Nitrogen is for green growth; phosphorous is for roots and flowers, and potassium is for overall plant health.

“A winterizer—high N, low P, high K—or a maintenance blend with high N, low P and low K is recommended.”

In addition, the UW Extension recommends that fall fertilizer applications should be made when the average daily temperature drops to 50 degrees.

Remember that if you leave your lawn clipping on your lawn you’ll need less fertilizer per square foot.

Use only what you need. Excess fertilizer washes into the storm sewers and then out into the river.

For more information about fall turf grass care and protecting your local waterways, go to

Deciduous trees and shrubs

“I’m of the school of thought that if you fertilize your grass properly, your trees don’t need anything special in the way of fertilizer,” Maddox said.

Fertilizer in the early fall also might prompt growth that will be killed when the weather turns colder. Any damage on a tree or shrub is another opening for disease and insects.

Experts agree that most trees and shrubs planted on reasonably healthy soil don’t need fertilizing.


Yes, they’re evergreen, but they won’t be if they don’t get enough to drink.

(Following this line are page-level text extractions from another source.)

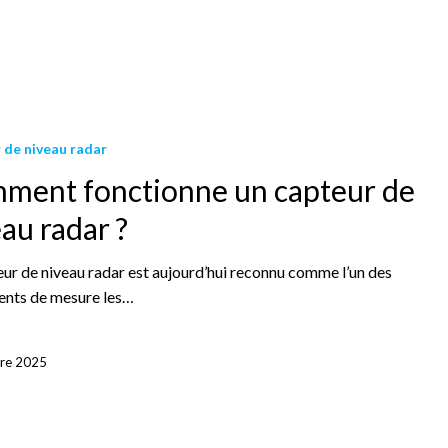
 de niveau radar
ment fonctionne un capteur de
au radar ?
eur de niveau radar est aujourd’hui reconnu comme l’un des
ents de mesure les…
re 2025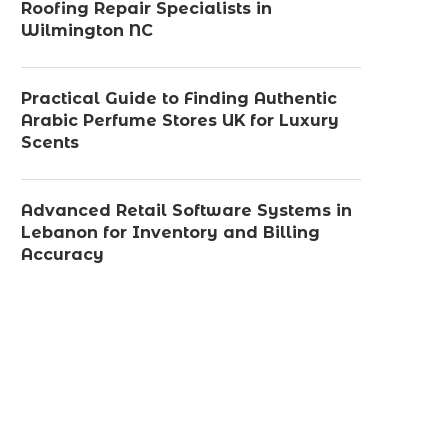
Roofing Repair Specialists in
Wilmington NC
Practical Guide to Finding Authentic
Arabic Perfume Stores UK for Luxury
Scents
Advanced Retail Software Systems in
Lebanon for Inventory and Billing
Accuracy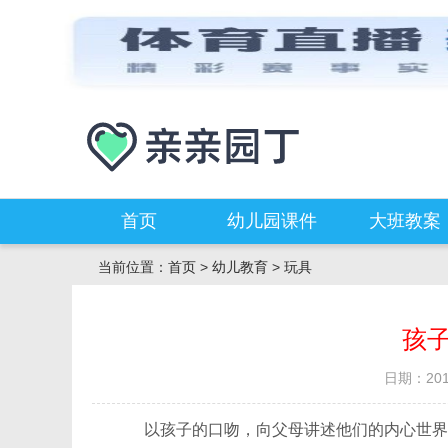
首页
幼儿园课件
大班教案
当前位置：
首页
>
幼儿教育
>
玩具
孩
日期：2010
以孩子的口吻，向父母讲述他们的内心世界，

“It never hurts to give evergreens extra water so they don’t dry out over the winter,” Maddox said.


The stores are full of bulbs that promise a beautiful spring.

“Bulbs can be planted up until the ground freezes,” Maddox said.

Miloganite, the fertilizer made from Milwaukee sewage leftovers, can help deter digging squirrels and other creatures. Miloganite is available at locally owned shops including K&W Greenery, Harris Ace on Milwaukee and River streets, Farm & Fleet, and other independent garden centers.

Annuals, perennials and flowers

Clean up vegetable gardens and annual flowerbeds. Harvest all usable vegetables and annual flowers. Leftover debris can be tilled into soil to decay and enrich the soil or it can be placed into the compost pile. Clean up weeds as they can harbor diseases and insects. Add compost and other organic material to enrich the soil. Mulch beds to prevent erosion during winter.

If you’d like to use less pesticide next summer, clean up your garden beds now.

Integrated pest management is the practice of reducing pest damage and chemical use through careful management of the garden environment.

One of the important parts of integrated pest management is to remove debris that might harbor pests over the winter.

Then, compost or mulch and mix into garden beds disease-free annual flowers and vegetable debris. Remember, if your tomato plants had late blight, it’s important to dispose of them in the trash—not in the compost pile.

Perennials can be cut back now or in early spring.

“If you do leave anything up, we say it’s for ‘winter interest,’” Maddox joked.

Fall leaves

Janesville’s fall leave pickup runs from Nov. 9 to 20.

Leaves also can be ground up with a mower and turned into the garden bed or spread around perennials as mulch.